Según el jurista, la llegada de Sokol a la máxima conducción policial representó una oportunidad para impulsar cambios profundos y enfrentar estructuras que durante años habrían encontrado espacios para operar dentro de la institución.
“Él está siendo atacado por sus luchas contra la corrupción dentro de la Policía. Ya no existía tráfico de cargos; los corruptos y narcotraficantes tenían a Mirko Sokol Saravia como una piedra en el zapato, un obstáculo para hacer sus fechorías”, sostuvo Loma.
Para la defensa del excomandante, la gestión de Sokol estuvo marcada por una decisión firme de enfrentar prácticas irregulares y cortar mecanismos que favorecían intereses particulares. Sin embargo, esa misma determinación habría generado una reacción de sectores que se sintieron afectados por las medidas asumidas.
Loma lamentó que la salida de Sokol se produzca cuando, a su criterio, existía una oportunidad histórica para transformar y fortalecer a la Policía Boliviana.
“Seguramente deben estar muy felices de que un policía de tan notable trayectoria haya dejado el cargo. El general Sokol ha sido una oportunidad histórica de cambiar a la institución, pero eso se diluye como agua entre las manos”, manifestó.
El abogado aseguró además que el ahora excomandante fue blanco de una campaña sistemática de desprestigio y amedrentamiento que terminó debilitando su permanencia al frente de la institución.
Según Loma, en esta ofensiva participaron diferentes actores, entre ellos autoridades, legisladores, medios de comunicación y autoridades fiscales, quienes —de acuerdo con su denuncia— impulsaron acciones en contra del general.
“El general Sokol ha sido víctima de un ataque certero de algunas autoridades de Gobierno, diputados, de algunos medios de comunicación plenamente identificados y de algunas autoridades fiscales que en tiempo récord admiten denuncias contra él”, afirmó.

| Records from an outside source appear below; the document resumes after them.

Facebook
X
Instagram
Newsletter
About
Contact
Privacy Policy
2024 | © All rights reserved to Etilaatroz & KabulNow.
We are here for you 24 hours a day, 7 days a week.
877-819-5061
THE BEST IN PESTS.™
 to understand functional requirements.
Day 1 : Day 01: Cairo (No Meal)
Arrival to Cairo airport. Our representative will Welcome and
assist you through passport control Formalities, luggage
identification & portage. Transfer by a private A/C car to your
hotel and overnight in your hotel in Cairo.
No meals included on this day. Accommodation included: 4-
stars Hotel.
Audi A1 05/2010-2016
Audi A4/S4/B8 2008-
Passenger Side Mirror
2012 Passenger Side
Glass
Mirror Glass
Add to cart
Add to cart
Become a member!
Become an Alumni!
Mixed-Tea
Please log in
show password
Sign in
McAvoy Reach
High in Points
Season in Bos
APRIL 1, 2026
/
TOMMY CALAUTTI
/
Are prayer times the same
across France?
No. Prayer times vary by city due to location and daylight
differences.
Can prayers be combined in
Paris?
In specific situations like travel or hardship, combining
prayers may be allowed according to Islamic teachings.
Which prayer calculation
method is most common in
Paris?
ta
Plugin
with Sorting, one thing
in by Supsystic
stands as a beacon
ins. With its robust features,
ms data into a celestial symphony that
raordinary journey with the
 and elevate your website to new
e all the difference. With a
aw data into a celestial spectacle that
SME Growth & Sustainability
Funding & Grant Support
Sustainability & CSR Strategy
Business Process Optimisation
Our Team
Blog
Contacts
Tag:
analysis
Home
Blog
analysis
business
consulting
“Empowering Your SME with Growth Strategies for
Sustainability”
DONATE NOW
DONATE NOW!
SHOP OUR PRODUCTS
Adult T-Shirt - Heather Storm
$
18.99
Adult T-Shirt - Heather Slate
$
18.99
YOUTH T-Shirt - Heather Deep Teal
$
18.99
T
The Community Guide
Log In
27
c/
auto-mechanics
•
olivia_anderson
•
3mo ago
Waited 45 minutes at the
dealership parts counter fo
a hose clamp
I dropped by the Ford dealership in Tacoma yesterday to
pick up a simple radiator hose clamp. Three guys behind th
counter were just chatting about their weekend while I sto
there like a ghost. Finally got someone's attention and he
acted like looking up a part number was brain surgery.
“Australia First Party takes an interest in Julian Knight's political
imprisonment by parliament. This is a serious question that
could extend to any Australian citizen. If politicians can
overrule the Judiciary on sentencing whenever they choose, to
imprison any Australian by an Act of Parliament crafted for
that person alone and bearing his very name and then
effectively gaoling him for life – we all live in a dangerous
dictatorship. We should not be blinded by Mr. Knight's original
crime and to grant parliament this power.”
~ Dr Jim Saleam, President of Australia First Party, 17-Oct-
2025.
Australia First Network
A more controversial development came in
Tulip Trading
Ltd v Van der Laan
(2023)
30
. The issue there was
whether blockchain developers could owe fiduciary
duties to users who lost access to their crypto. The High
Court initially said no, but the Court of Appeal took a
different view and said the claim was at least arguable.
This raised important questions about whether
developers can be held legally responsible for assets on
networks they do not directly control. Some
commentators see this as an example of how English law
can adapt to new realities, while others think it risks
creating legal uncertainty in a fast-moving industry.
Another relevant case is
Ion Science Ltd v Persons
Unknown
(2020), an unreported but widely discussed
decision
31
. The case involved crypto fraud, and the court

El ministro de Gobierno, Marco Antonio Oviedo, confirmó que Sokol cumplió su ciclo al frente de la Policía Boliviana y anunció que su reemplazante sería posesionado.
No obstante, para la defensa del general, su salida deja una interrogante sobre el futuro de la lucha contra la corrupción interna y el narcotráfico. Abel Loma sostiene que quienes se beneficiaban de prácticas irregulares podrían considerar la salida de Sokol como la eliminación de una de las principales barreras para sus intereses.
Mientras tanto, el caso denominado “audios filtrados” continúa generando polémica. La Fiscalía aún no fijó fecha para la declaración del excomandante general, luego de que en esos registros surgieran menciones a presuntos hechos de corrupción que, según sus críticos, no habrían sido denunciados oportunamente.
La salida de Mirko Sokol, por tanto, no solo representa el cierre de una etapa en la conducción de la Policía Boliviana, sino también el inicio de un debate sobre cuánto avanzó la lucha contra las estructuras corruptas y si su alejamiento del cargo podría significar un retroceso en los esfuerzos por limpiar una de las instituciones más importantes del país.
Para su abogado, el mensaje es contundente: la salida de Sokol deja satisfechos a quienes veían en su gestión un obstáculo para la corrupción y el narcotráfico. Ahora, el desafío será demostrar si la lucha que impulsó tendrá continuidad o si, como advierte su defensa, quienes se sintieron amenazados por sus acciones terminaron imponiéndose.